Types of Model Collapse

Distribution Collapse – Loss of Tail Distribution

The model forgets rare but important patterns.

Example: Original data contains 1,000 bird species, but AI-generated data mostly discusses common birds.  This will result in future models forgetting uncommon species.

Error Amplification

Small errors become accepted facts.

Example: Model A hallucinates a historical date, so AI-generated articles repeat it.  Model B is consuming data from Model A’s output. Model B learns it as truth.

Diversity Collapse

As each model will be trained on other models’ output, outputs across Models become increasingly similar. This will result in the same writing style, explanations, examples, and reduced creativity.

Capability Collapse

The model loses nuanced reasoning abilities.

Examples:

  • Less robust coding
  • Poor edge-case handling
  • Weak scientific reasoning

Symptoms of Model Collapse

The symptoms include:

  • Loss of Variance: The model output becomes incredibly repetitive. In image generation, for example, all faces might start to look like the same generic, heavily averaged face.
  • Disappearance of the "Tails": The model forgets about rare concepts, subcultures, or complex vocabulary.
  • Compounding Hallucinations: If Generation 1 makes a slight factual error, Generation 2 treats that error as a fact and amplifies it. By Generation 5, the model is completely detached from reality.
  • Perceptual Blindness: The model loses the ability to understand the original distribution of the data, making it impossible for it to "recover" even if human data is reintroduced later.

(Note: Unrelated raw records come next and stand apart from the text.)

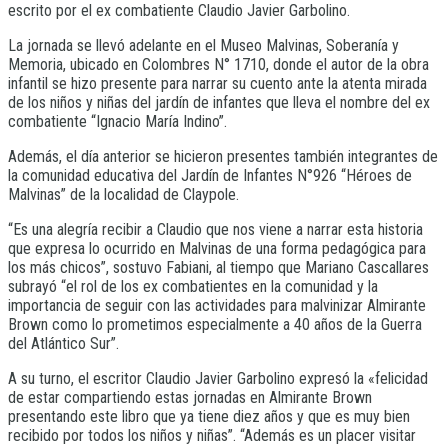
escrito por el ex combatiente Claudio Javier Garbolino.
La jornada se llevó adelante en el Museo Malvinas, Soberanía y
Memoria, ubicado en Colombres N° 1710, donde el autor de la obra
infantil se hizo presente para narrar su cuento ante la atenta mirada
de los niños y niñas del jardín de infantes que lleva el nombre del ex
combatiente “Ignacio María Indino”.
Además, el día anterior se hicieron presentes también integrantes de
la comunidad educativa del Jardín de Infantes N°926 “Héroes de
Malvinas” de la localidad de Claypole.
“Es una alegría recibir a Claudio que nos viene a narrar esta historia
que expresa lo ocurrido en Malvinas de una forma pedagógica para
los más chicos”, sostuvo Fabiani, al tiempo que Mariano Cascallares
subrayó “el rol de los ex combatientes en la comunidad y la
importancia de seguir con las actividades para malvinizar Almirante
Brown como lo prometimos especialmente a 40 años de la Guerra
del Atlántico Sur”.
A su turno, el escritor Claudio Javier Garbolino expresó la «felicidad
de estar compartiendo estas jornadas en Almirante Brown
presentando este libro que ya tiene diez años y que es muy bien
recibido por todos los niños y niñas”. “Además es un placer visitar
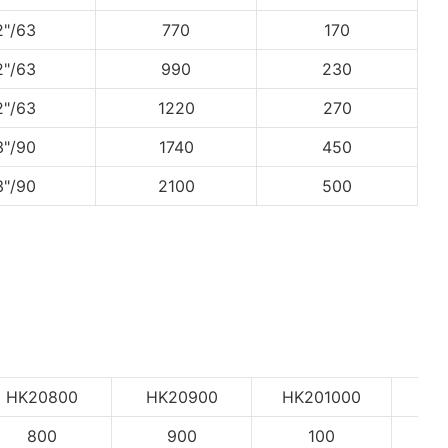
2"/63
770
170
2"/63
990
230
2"/63
1220
270
3"/90
1740
450
3"/90
2100
500
HK20800
HK20900
HK201000
HK
800
900
100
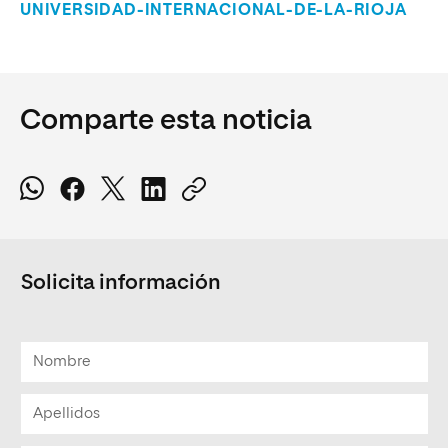
UNIVERSIDAD-INTERNACIONAL-DE-LA-RIOJA
Comparte esta noticia
Solicita información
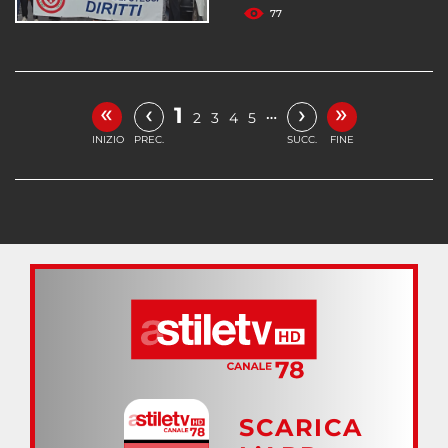
77
«
»
‹
›
1
…
2
3
4
5
INIZIO
PREC.
SUCC.
FINE
SCARICA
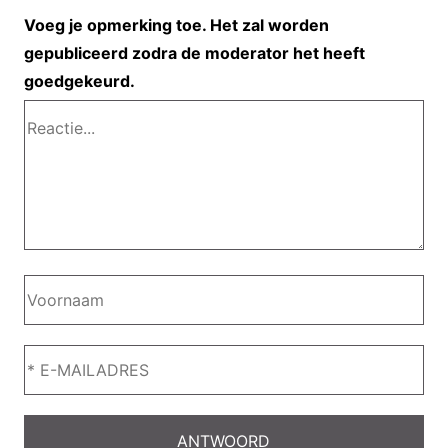
Voeg je opmerking toe. Het zal worden
gepubliceerd zodra de moderator het heeft
goedgekeurd.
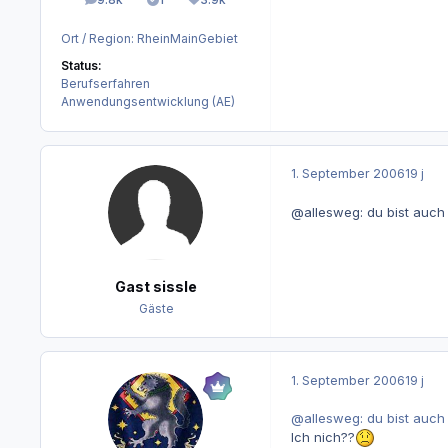
Beiträge
Lösungen
Reputation
Ort / Region:
RheinMainGebiet
Status:
Berufserfahren
Anwendungsentwicklung (AE)
1. September 2006
19 j
@allesweg: du bist auch 
Gast sissle
Gäste
1. September 2006
19 j
@allesweg: du bist auch 
Ich nich??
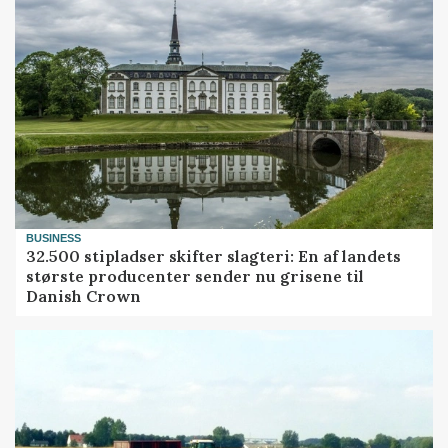
BUSINESS
32.500 stipladser skifter slagteri: En af landets
største producenter sender nu grisene til
Danish Crown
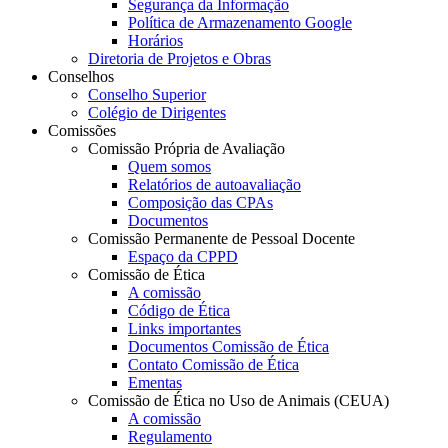
Segurança da Informação
Política de Armazenamento Google
Horários
Diretoria de Projetos e Obras
Conselhos
Conselho Superior
Colégio de Dirigentes
Comissões
Comissão Própria de Avaliação
Quem somos
Relatórios de autoavaliação
Composição das CPAs
Documentos
Comissão Permanente de Pessoal Docente
Espaço da CPPD
Comissão de Ética
A comissão
Código de Ética
Links importantes
Documentos Comissão de Ética
Contato Comissão de Ética
Ementas
Comissão de Ética no Uso de Animais (CEUA)
A comissão
Regulamento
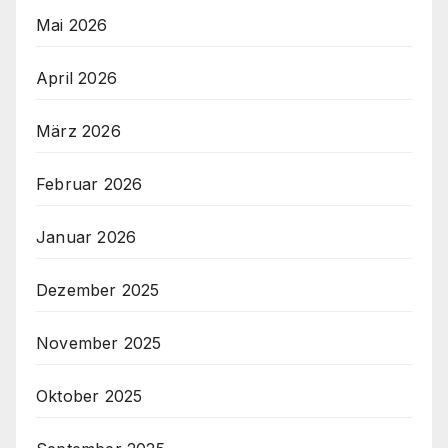
Mai 2026
April 2026
März 2026
Februar 2026
Januar 2026
Dezember 2025
November 2025
Oktober 2025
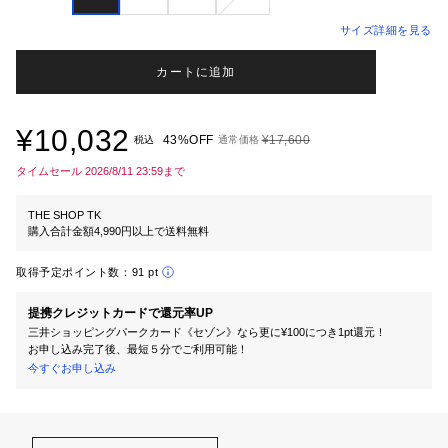
サイズ詳細を見る
カートに追加
¥10,032
43%OFF
¥17,600
税込
通常価格
タイムセール 2026/8/11 23:59まで
THE SHOP TK
購入合計金額4,990円以上で送料無料
取得予定ポイント数：
91 pt
提携クレジットカードで還元率UP
三井ショッピングパークカード《セゾン》なら更に¥100につき1pt還元！
お申し込み完了後、最短５分でご利用可能！
今すぐお申し込み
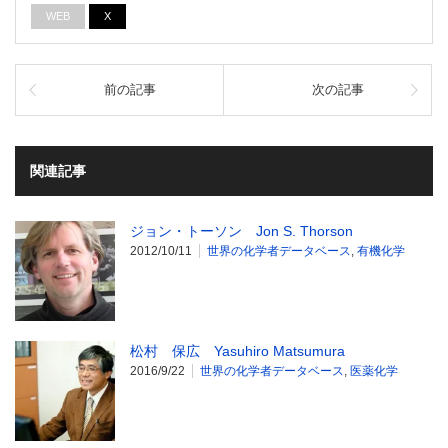
WEB
X
前の記事
次の記事
関連記事
ジョン・トーソン Jon S. Thorson
2012/10/11
世界の化学者データベース
,
有機化学
松村 保広 Yasuhiro Matsumura
2016/9/22
世界の化学者データベース
,
医薬化学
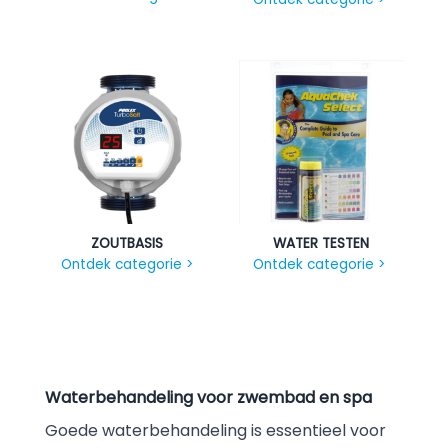
ZOUTBASIS
WATER TESTEN
Ontdek categorie >
Ontdek categorie >
Waterbehandeling voor zwembad en spa
Goede waterbehandeling is essentieel voor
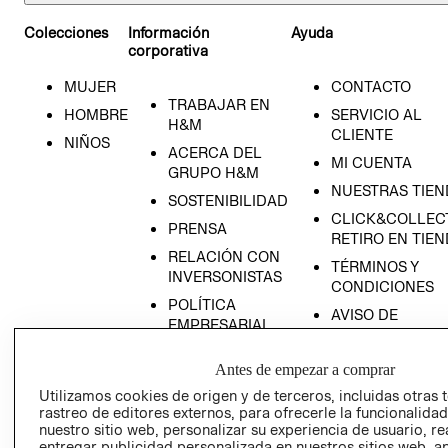
Colecciones
Información
Ayuda
corporativa
MUJER
CONTACTO
TRABAJAR EN
HOMBRE
SERVICIO AL
H&M
CLIENTE
NIÑOS
ACERCA DEL
MI CUENTA
GRUPO H&M
RECIÉN NACIDO
NUESTRAS TIEN
SOSTENIBILIDAD
CLICK&COLLECT
NOVEDADES
PRENSA
RETIRO EN TIE
RELACIÓN CON
TÉRMINOS Y
INVERSONISTAS
CONDICIONES
POLÍTICA
AVISO DE
EMPRESARIAL
PRIVACIDAD
PROGRAMA DE
GIFT CARD
Antes de empezar a comprar
TRANSPARENCIA
AVISO DE COOK
Y ÉTICA
Utilizamos cookies de origen y de terceros, incluidas otras 
rastreo de editores externos, para ofrecerle la funcionalid
(ESPAÑOL)
SUPERINTENDE
nuestro sitio web, personalizar su experiencia de usuario, rea
DE INDUSTRIA Y
PROGRAMA DE
entregar publicidad personalizada en nuestros sitios web, a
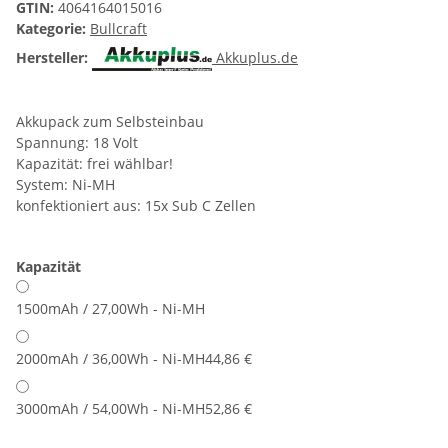
GTIN:
4064164015016
Kategorie:
Bullcraft
Hersteller:
Akkuplus.de
Akkupack zum Selbsteinbau
Spannung: 18 Volt
Kapazität: frei wählbar!
System: Ni-MH
konfektioniert aus: 15x Sub C Zellen
Kapazität
1500mAh / 27,00Wh - Ni-MH
2000mAh / 36,00Wh - Ni-MH
44,86 €
3000mAh / 54,00Wh - Ni-MH
52,86 €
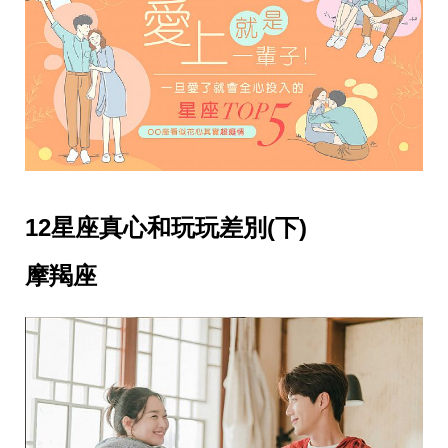
事
生
活
熱
門
新
鮮
事
優
惠
懶
12星座真心和玩玩差別(下)
人
包
摩羯座
購
物
首
頁
關
於
歡
迎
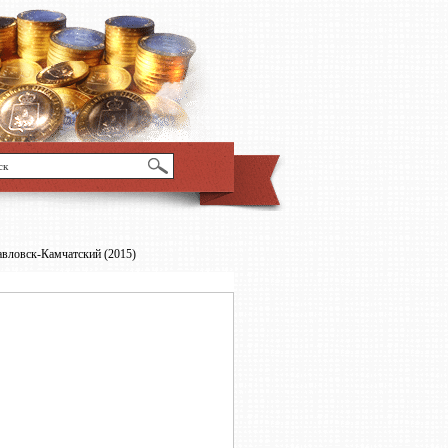
авловск-Камчатский (2015)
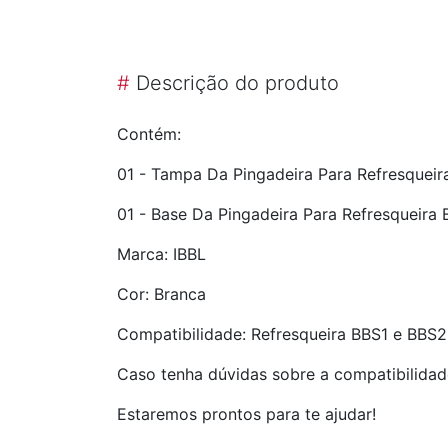
#
Descrição do produto
Contém:
01 - Tampa Da Pingadeira Para Refresqueir
01 - Base Da Pingadeira Para Refresqueira
Marca: IBBL
Cor: Branca
Compatibilidade: Refresqueira BBS1 e BBS2
Caso tenha dúvidas sobre a compatibilidad
Estaremos prontos para te ajudar!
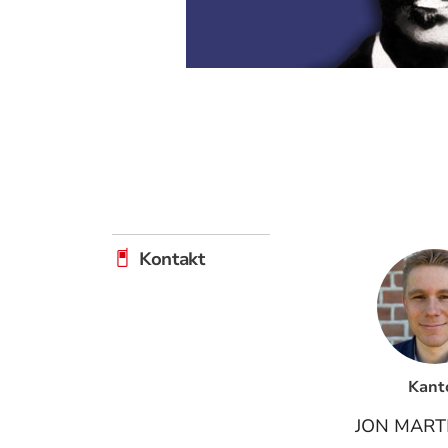
Kontakt
Kant
JON MART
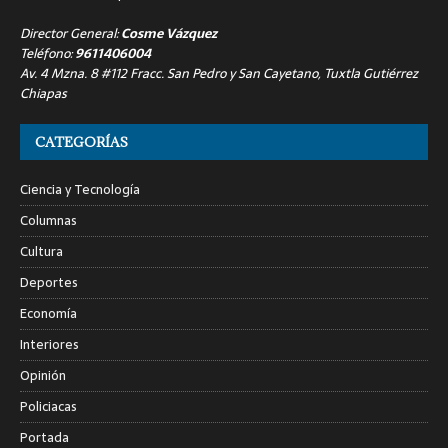
Director General:
Cosme Vázquez
Teléfono:
9611406004
Av. 4 Mzna. 8 #112 Fracc. San Pedro y San Cayetano, Tuxtla Gutiérrez
Chiapas
CATEGORÍAS
Ciencia y Tecnología
Columnas
Cultura
Deportes
Economía
Interiores
Opinión
Policiacas
Portada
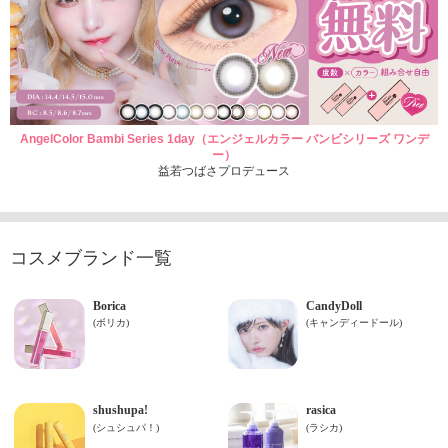
AngelColor Bambi Series 1day（エンジェルカラー バンビシリーズ ワンデ
ー）
益若つばさプロデュース
コスメブランド一覧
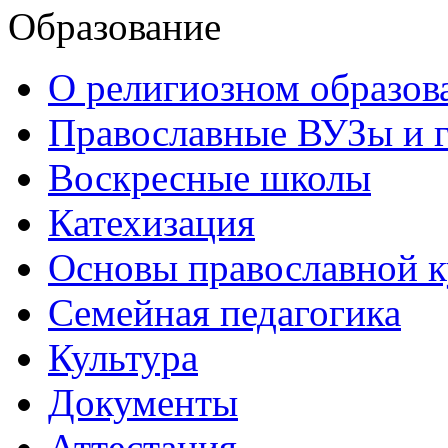
Образование
О религиозном образов
Православные ВУЗы и 
Воскресные школы
Катехизация
Основы православной 
Семейная педагогика
Культура
Документы
Аттестация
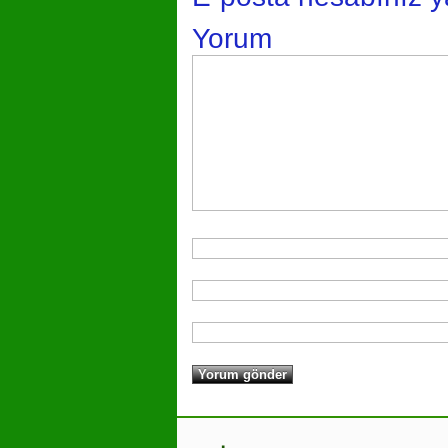
Yorum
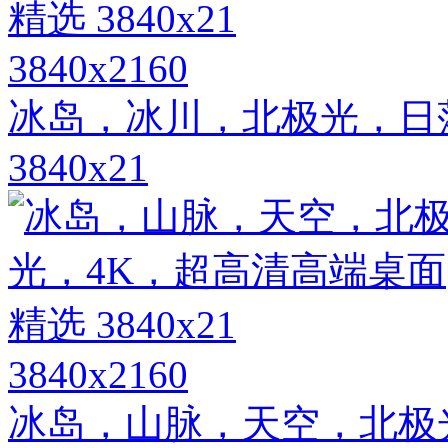
3840x2160
冰岛，冰川，北极光，日
3840x21
3840x2160
冰岛，山脉，天空，北极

Is Synthetic Data Always Bad?

The simple answer is No, but….

High-quality synthetic data can be extremely valuable in rare edge cases, safety training, mathematical proofs, coding exercises, and data augmentation

The danger arises when synthetic data dominates the training data set, no grounding in real-world human data, and quality controls are weak.

How the AI Industry is Fighting Back

Because high-quality, original human data is a finite resource (often referred to as "peak data"), the industry is actively developing defenses against model collapse:

  • Data Provenance and Watermarking: Developers are working on invisible watermarks for AI text, code, and images. This allows future web-scrapers to automatically filter out synthetic data and only train on verified human data.
  • Strict Data Curation: AI labs are moving away from "scrape everything" approaches. They are employing massive teams of humans to curate small, incredibly high-quality datasets of original human work.
  • Synthetic Data Filtering: While training exclusively on synthetic data causes collapse, researchers have found that training on a carefully curated mix of human data and high-quality synthetic data can actually be beneficial. The key is ensuring the synthetic data is strictly verified for accuracy.
  • Alternative Modalities: Since text and image data are easily polluted, some researchers are looking toward training models on physical world data (like video, robotics, and sensor data), which is much harder for an AI to fake.
  • Architectural or training innovations: Techniques that better preserve tails or use reinforcement to avoid plateaus.

Summary

Model collapse is the ultimate bottleneck for AI scaling. It proves that AI cannot replace the need for human creativity and original data. To continue advancing, AI models will always rely on a steady diet of genuine, messy, diverse human input. If the internet becomes an echo chamber of AI talking to AI, the technology will stagnate and degrade.